◆ Exercise passage:
Different types of fibroblasts are organized in different layers in the joint and are responsible for two very different forms of arthritis: osteoarthritis and rheumatoid arthritis, new research suggests.

Targeted therapies could alter the behavior of fibroblasts to reduce inflammation and tissue destruction in osteoarthritis and rheumatoid arthritis without the need for long-term immunosuppression or joint replacements, suggest scientists from the Universities of Oxford and Birmingham, in research published in Nature.

“We have identified two different types of fibroblasts in the joint, which, just like the different types of soil, lead to different types of arthritis. The top soil is what goes wrong in osteoarthritis, whereas in rheumatoid arthritis it’s the subsoil that is at fault,” says chief investigator and professor Chris Buckley, in a media release from University of Birmingham.

“We have now discovered a new way to classify, and therefore treat, arthritis based on the underlying cell, rather than just the clinical features and genes involved.

“Current therapies work like weed killer — they kill the weeds but the weeds come back if you don’t continue to apply the weed killer. Our research will facilitate research aimed at changing the top soil, subsoil — or both — to treat arthritis,” continues Buckley, from the University of Birmingham’s Institute of Inflammation and Ageing and Director of Clinical Research at the Kennedy Institute at the University of Oxford.

Minimally invasive biopsies and single-cell sequencing allowed the research team to investigate fibroblast cells and their location in the joint, helping them to ultimately identify and describe the biology of distinct subsets of fibroblasts responsible for mediating either inflammation or cartilage/bone damage in arthritis, the release notes.

“Rheumatoid arthritis is challenging to treat. It causes chronic inflammation in joints, leading to pain, swelling and, over time, damage to the joint. This is due to the body’s own immune system attacking the joints, which leads to an influx of immune cells in the lining of the joint,” adds first author Dr Adam Croft, currently NIHR Academic Clinical Lecturer in Rheumatology at the University of Birmingham.

“Thanks to advances in technology we have now, we have been able to identify which fibroblasts are pathogenic in arthritis and how they contribute to disease.

Importantly, we found that by getting rid of these fibroblasts from the joint we could reduce the influx of immune cells to the joint, leading to less inflammation and destruction.

“These findings mean we now have a clear rationale for developing drugs that can target joint fibroblasts directly and provide more effective treatment for persistent disease,” Croft concludes, in the release.

◆ Problem to work on:
In the arthritis article, list every effect on the joints that rheumatoid arthritis is said to cause in the sentence beginning "It causes chronic inflammation." The listing that comes next has no connection to the arthritis article.

◆ Provided information:
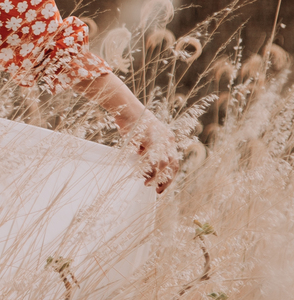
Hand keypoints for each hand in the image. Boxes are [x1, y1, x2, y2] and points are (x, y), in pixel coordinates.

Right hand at [69, 68, 179, 193]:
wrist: (126, 107)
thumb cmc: (131, 123)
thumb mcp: (143, 139)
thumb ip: (147, 152)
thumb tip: (146, 169)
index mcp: (168, 139)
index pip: (174, 163)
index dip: (169, 177)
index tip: (161, 187)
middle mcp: (167, 140)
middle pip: (173, 165)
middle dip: (166, 181)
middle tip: (157, 191)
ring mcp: (159, 139)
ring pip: (164, 164)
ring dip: (157, 177)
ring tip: (147, 184)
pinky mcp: (149, 138)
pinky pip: (152, 158)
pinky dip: (149, 169)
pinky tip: (143, 175)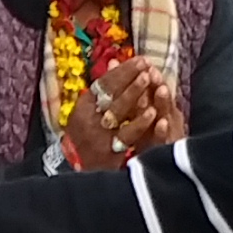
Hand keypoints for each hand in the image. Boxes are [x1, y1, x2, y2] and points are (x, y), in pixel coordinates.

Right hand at [65, 61, 185, 168]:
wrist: (79, 172)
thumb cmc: (87, 138)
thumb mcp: (88, 113)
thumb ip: (102, 89)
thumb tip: (114, 61)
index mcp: (83, 106)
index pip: (102, 83)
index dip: (122, 71)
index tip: (140, 60)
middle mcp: (88, 119)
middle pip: (110, 95)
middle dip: (129, 79)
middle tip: (146, 67)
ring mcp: (98, 136)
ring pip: (118, 112)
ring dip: (134, 94)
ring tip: (149, 81)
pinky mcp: (109, 152)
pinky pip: (126, 135)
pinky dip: (140, 123)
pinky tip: (153, 113)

◆ Response to the task:
- Chronic inflammation in joints
- Pain
- Swelling
- Damage to the joint over time